9.1 Le dessein didactique des praticiens

Au fil de notre enquête, nous avons découvert, quelquefois avec stupéfaction, que la plupart des praticiens reléguaient au second plan la question de la rémunération du conseil – ce qui, comme nous le verrons infra (§ 9.3), n’est pas franchement le cas de tous les porteurs de parts. Nous ne saurions dire avec certitude si ce fût là un effet induit par la situation d’entretien – d’aucuns désirant peut-être, devant le dictaphone, se donner une certaine contenance en l’escamotant – ou bien le signe d’un réel nivellement axiologique, faisant que la technicité, l’intellection et la pédagogie passent avant une question aussi terre à terre quoique vitale pour l’avenir de la discipline du conseil patrimonial. Citons l’un des rares enquêtés l’abordant de front :

‘« […] Il y a toute une éducation à faire parce que les clients ne savent pas ce qu’est le conseil patrimonial. Il n’est pas dans les habitudes de rémunérer du conseil. Or le problème, il est là. Tant que le client ne voudra pas payer, il ne pourra avoir accès à l’indépendance, au conseil indépendant. Dans la mesure où si une personne ne peut se faire rémunérer que par la préconisation du produit, il peut avoir la meilleure volonté du monde, à la fin du mois il faut qu’il soit capable de vivre, de payer éventuellement ses collaborateurs… bref une réalité économique. Donc tant que le client ne voudra pas payer, le conseil ne pourra exister. S’il ne peut pas exister, on ne pourra jamais être certain que c’est du conseil patrimonial tel qu’on devrait l’entendre […] »
[Directeur d’un GIE d’assistance juridique et patrimoniale, PRAT 35]’

Cet extrait mérite le détour parce que non seulement il atteste d’une correspondance entre reconnaissance technique-professionnelle et reconnaissance marchande, mais aussi et surtout parce qu’il met en relief les efforts dont doivent redoubler certains conseillers pour le faire comprendre à des clients accoutumés à concevoir le conseil comme un bien immatériel et, de fait, presque « public » 503 . Nous pénétrons par conséquent dans un registre « éducatif » où la référence à l’argent est présente à tous les étages de la relation. En d’autres termes, « il faut payer le conseil car il fait gagner de l’argent ».

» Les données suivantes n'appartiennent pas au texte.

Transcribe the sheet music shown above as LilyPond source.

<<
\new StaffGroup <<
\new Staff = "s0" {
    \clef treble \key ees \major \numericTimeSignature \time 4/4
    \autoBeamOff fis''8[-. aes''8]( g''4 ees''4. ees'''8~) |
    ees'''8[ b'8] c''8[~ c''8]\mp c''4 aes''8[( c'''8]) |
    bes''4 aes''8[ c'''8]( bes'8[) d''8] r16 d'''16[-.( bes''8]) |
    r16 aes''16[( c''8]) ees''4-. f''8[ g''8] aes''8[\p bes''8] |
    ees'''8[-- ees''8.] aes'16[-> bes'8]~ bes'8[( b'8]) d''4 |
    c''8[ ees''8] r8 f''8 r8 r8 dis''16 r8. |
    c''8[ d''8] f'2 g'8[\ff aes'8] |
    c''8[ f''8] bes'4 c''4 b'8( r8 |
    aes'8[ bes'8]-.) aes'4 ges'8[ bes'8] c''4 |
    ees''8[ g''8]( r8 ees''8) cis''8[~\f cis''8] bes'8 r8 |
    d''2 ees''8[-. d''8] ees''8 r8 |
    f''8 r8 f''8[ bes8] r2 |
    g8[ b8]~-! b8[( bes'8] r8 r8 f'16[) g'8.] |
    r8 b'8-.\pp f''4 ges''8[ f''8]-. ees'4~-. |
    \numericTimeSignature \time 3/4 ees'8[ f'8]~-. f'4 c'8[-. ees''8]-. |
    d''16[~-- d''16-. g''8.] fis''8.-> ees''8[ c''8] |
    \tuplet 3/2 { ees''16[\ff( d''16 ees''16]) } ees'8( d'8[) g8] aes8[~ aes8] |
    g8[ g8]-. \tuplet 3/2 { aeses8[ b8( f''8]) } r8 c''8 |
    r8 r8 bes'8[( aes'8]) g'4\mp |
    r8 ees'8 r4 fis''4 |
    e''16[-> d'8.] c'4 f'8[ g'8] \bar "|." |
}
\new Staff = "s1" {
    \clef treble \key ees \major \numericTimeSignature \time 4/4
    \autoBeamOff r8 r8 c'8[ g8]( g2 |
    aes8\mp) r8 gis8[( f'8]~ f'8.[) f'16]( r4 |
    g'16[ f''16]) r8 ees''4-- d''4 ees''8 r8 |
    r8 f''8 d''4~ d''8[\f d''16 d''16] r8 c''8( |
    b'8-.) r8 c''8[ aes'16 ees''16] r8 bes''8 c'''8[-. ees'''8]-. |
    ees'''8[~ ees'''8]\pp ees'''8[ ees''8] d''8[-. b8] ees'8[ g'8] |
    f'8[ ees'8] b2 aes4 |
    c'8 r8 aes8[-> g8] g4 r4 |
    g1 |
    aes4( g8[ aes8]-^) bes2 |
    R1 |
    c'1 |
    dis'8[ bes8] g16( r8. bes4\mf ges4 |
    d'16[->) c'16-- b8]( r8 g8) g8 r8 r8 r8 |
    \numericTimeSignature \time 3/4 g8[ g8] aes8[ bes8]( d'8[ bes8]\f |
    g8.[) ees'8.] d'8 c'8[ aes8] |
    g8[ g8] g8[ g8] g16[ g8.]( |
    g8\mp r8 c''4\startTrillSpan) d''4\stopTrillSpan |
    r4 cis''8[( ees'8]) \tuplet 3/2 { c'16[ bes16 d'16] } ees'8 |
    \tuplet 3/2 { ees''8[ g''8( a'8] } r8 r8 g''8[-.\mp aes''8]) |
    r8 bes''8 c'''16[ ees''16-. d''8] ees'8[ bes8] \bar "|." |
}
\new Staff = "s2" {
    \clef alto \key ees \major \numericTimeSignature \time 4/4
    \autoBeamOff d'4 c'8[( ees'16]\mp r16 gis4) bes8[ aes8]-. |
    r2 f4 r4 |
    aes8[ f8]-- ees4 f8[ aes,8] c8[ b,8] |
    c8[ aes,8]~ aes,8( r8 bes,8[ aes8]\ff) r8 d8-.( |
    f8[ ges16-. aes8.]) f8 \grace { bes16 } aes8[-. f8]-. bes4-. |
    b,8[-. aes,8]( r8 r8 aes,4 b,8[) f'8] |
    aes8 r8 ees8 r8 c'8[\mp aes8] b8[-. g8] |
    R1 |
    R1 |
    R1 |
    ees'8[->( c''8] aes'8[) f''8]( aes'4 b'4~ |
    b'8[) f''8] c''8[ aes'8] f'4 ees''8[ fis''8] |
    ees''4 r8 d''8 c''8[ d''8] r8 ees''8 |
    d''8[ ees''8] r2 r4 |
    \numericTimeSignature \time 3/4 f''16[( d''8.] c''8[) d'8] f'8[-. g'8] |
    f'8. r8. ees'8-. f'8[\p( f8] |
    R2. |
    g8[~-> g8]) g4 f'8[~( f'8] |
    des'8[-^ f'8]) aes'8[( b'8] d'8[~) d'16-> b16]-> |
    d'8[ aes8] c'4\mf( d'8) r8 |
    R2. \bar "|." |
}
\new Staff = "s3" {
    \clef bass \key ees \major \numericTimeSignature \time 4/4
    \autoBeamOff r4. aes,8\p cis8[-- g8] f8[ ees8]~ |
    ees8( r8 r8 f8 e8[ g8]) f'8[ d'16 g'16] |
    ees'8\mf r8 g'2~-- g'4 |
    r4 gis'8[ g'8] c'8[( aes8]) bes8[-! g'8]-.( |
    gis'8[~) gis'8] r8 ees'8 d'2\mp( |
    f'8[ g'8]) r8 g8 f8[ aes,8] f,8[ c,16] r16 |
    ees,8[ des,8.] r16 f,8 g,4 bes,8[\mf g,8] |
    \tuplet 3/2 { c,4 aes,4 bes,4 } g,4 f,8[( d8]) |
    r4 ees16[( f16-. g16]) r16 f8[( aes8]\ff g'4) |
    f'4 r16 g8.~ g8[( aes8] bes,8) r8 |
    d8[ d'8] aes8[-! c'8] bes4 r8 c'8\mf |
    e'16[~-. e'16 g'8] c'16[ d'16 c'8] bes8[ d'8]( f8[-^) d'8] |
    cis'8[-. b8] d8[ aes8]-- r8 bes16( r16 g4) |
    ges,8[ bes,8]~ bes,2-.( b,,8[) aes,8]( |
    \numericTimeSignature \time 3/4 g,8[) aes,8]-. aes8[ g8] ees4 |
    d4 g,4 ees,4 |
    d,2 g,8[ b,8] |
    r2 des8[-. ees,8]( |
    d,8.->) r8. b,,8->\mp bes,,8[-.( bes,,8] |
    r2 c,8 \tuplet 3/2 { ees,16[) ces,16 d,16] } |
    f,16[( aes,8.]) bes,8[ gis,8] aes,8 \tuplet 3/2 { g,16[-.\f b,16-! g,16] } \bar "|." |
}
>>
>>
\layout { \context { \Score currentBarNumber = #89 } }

Conservons cet arrière-plan. A plusieurs reprises déjà, nous avons souligné que les praticiens s’évertuaient à remettre leurs clients dans le « droit chemin », c’est-à-dire à leur montrer la coïncidence entre un montage sociétaire et les besoins ou les nécessités d’un contexte économique, familial, professionnel spécifique. A cette fin, l’entretien patrimonial vise à tester la capacité de compréhension des clients face à un problème donné. Il est l’espace-temps d’un processus actif de socialisation secondaire ou de resocialisation juridico-financière, le support désigné d’un apprentissage de la rationalité technique-patrimoniale. Tout en mettant en exergue les possibles contradictions de ses clients, le praticien s’y adonne avec pour objectif premier « l’instauration d’une réflexion personnelle généralement négligée mais indispensable à la tenue d’une organisation patrimoniale raisonnée et cohérente » 504 . Il lui permet aussi, plus largement, de (co)produire leur opinio juris et leur opinio necessatis, de leur remémorer, une fois la décision prise, les obligations protocolaires à respecter (cf. supra, chapitre 7, § 7.1).

Notes
503.

Nous avons en quelque sorte affaire à un processus de matérialisation de l’immatériel. N’oublions pas, comme nous l’avons vu dans le précédent chapitre, que l’un des conseillers en gestion de patrimoine interrogés se désignait comme un « vendeur d’idées et de préconisations ». La matière grise est une ressource ; la réflexion d’un praticien produit des résultats matériels concrets comme un montage sociétaire par exemple.

504.

Cf. 96ème Congrès des Notaires, Le patrimoine au XXIe siècle. Défis et horizons nouveaux, op. cit., p. 249.